The invention relates to a device for lining up and introducing multiple drilled channels in a bone.
Such a device is known from German Utility Model G 84 11 993.4.
Such devices serve the purpose of preparing drilled channels in a bone, implants being inserted into the drilled channels.
One broad field of use is the reconstruction of cruciate ligaments in the region of the knee. The anterior cruciate ligament extends from the upper plateau (tibial plateau) of the lower leg (tibia) and runs to the inner side of the lower end of the upper leg bone (femur).
In cases of serious injury, the cruciate ligament is completely removed and replaced by a tendon implant.
This tendon implant is often a tendon from the patient itself, for example the semitendinosus ligament, which has proven to be particularly useful for the reconstruction of cruciate ligaments in the knee.
To achieve an alignment of the tendon implant that is as close as possible to the natural alignment, it must be anchored securely in the bone. For this purpose, corresponding drilled holes have to be introduced into the bone.
Since, as mentioned above, the cruciate ligament extends in a quite specific direction from the lower leg bone to the upper leg bone, the drilled holes in these bones into which the tendon implant is to be inserted and anchored should as far as possible likewise extend in this direction.
This allows achievement of the effect that, proceeding from the anchoring site, the tendon implant already extends in the anatomically correct direction from the surface of the bone, for example from the tibial plateau.
For this purpose, exactly aligned drilled holes must be made in the bone.
Since such surgical interventions are carried out arthroscopically and the knee joint represents a complicated and confined joint, the surgeon has relatively little space available for properly lining up and making such drilled holes.
The device mentioned at the beginning has proven to be successful for lining up and introducing drilled channels.
The device of German Utility Model G 84 11 993.4 comprises a handle, which is formed like a bar or grip, and a single guiding sleeve, through which a so-called aiming wire can be pushed. Such aiming wires are relatively stiff, pointed metal wires with a diameter in the range from 2 to 3 mm.
In handling, for example the distal, relatively narrow end of the arm projecting from the device is pushed into the knee joint and placed on the tibial plateau. The distal end of the movable guiding sleeve is usually placed obliquely on an outer side of the lower leg.

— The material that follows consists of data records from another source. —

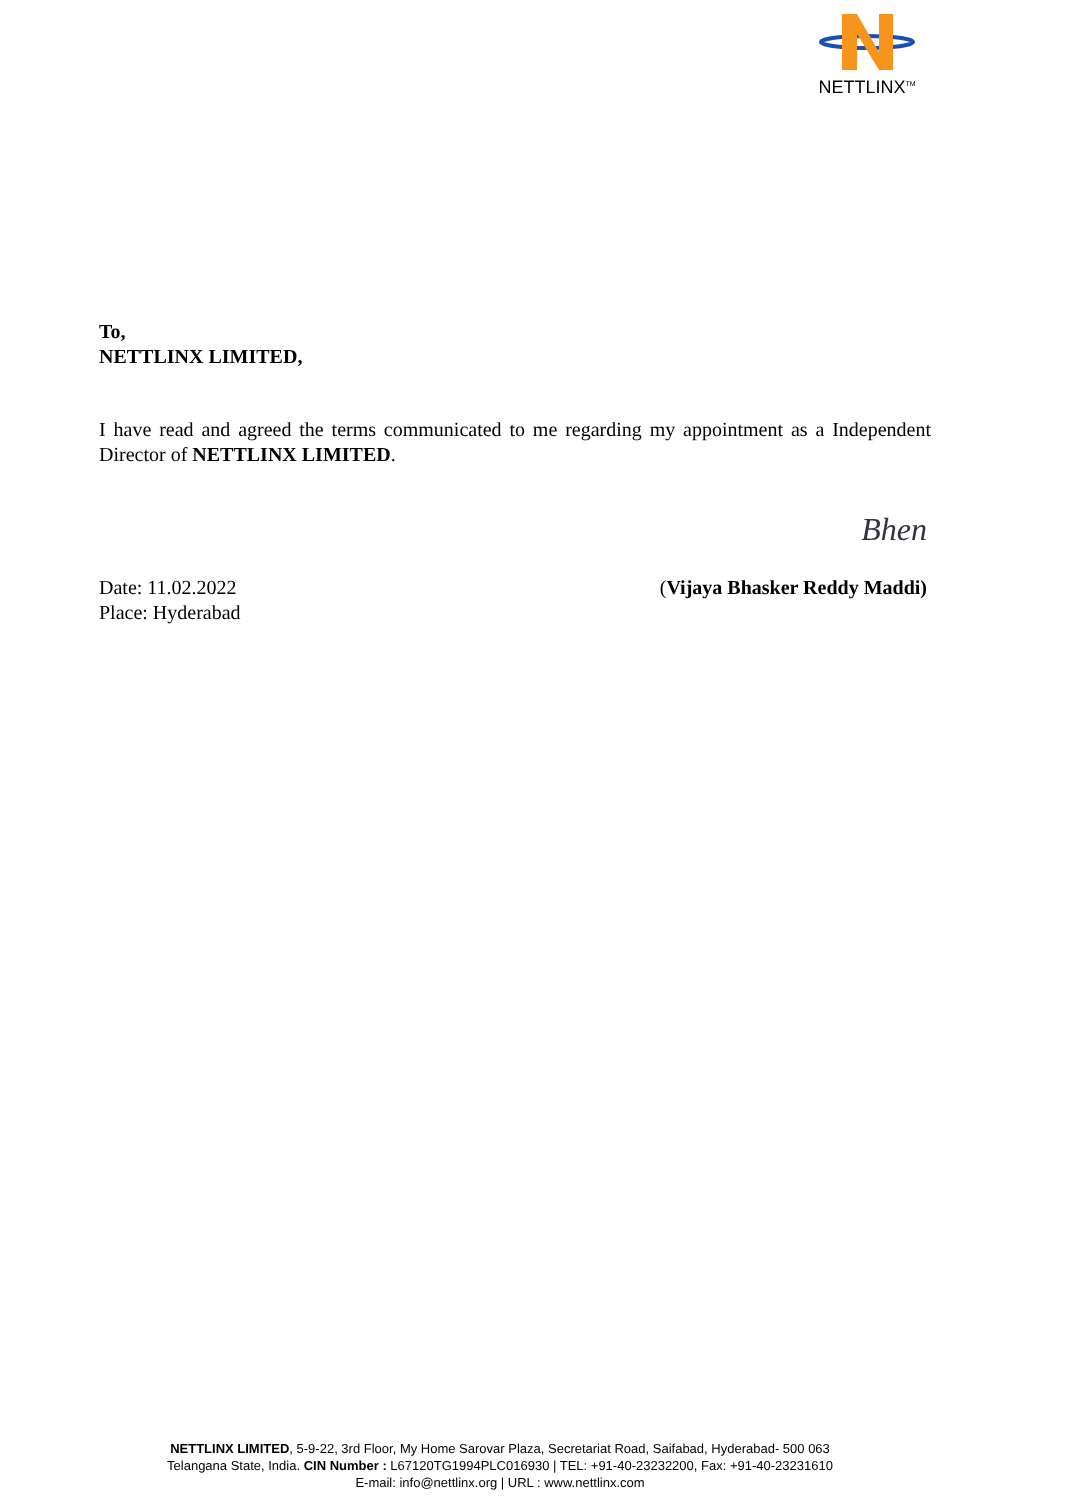NETTLINX<sup>TM</sup>
To,
NETTLINX LIMITED,
I have read and agreed the terms communicated to me regarding my appointment as a Independent Director of NETTLINX LIMITED.
Date: 11.02.2022
Place: Hyderabad
Bhen
(Vijaya Bhasker Reddy Maddi)
NETTLINX LIMITED, 5-9-22, 3rd Floor, My Home Sarovar Plaza, Secretariat Road, Saifabad, Hyderabad- 500 063
Telangana State, India. CIN Number : L67120TG1994PLC016930 | TEL: +91-40-23232200, Fax: +91-40-23231610
E-mail: info@nettlinx.org | URL : www.nettlinx.com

If such an oblique drilled hole is to be introduced into the lower leg, the exiting of the drilled hole on the tibial plateau inside the knee joint should take place at a site and at an angle as close as possible to the attachment and alignment of the cruciate ligament to be replaced.
For this purpose, the distal end of the arm which has been pushed into the knee joint has an opening through which the aiming wire that is driven through the bone from the outer side can enter.
After setting the aiming wire, the devices is removed and the guiding sleeve is thereby removed from the aiming wire.
After that, the aiming wire is overdrilled with a hollow drill and this then produces the desired drilled channel in the bone, into which the tendon implant is then inserted and anchored.
With the device of German Utility Model G 84 11 993.4, a surgical technique in which two aiming wires can be set with one and the same device that has only a single guiding sleeve is described. For it, the guiding sleeve has more than one channel for guiding aiming wires.
It is possible to reconstruct the anterior cruciate ligament as anatomically replicating very closely the natural ligament.
In the reconstruction of ligaments, some tendon implants that do not have a circular cross section are used. One reason for this is, for example, that a tendon band of a specific length formed into a U-shaped loop, with legs of the U lying against each other, is used. Such a double strand has in cross section the form of an “8”, when provided with an approximate envelope curve an approximately rectangular form.
Transplants with an angular bone block, for example a patella with patellar tendon, or quadricep tendons, are also used.
There is therefore a need for devices with which drilled holes deviating from a circular geometry, in particular polygonal and rectangular drilled holes, can be prepared and produced.
Devices for preparing rectangular drilled holes are known from U.S. 2006/0161163 A, U.S. 2008/0097453 A1 and U.S. Pat. No. 6,022,356 A. Several circular drill holes can be provided close to another or intersecting one another. A dilator inserted into the drill holes shape the resulting opening into a rectangular hole.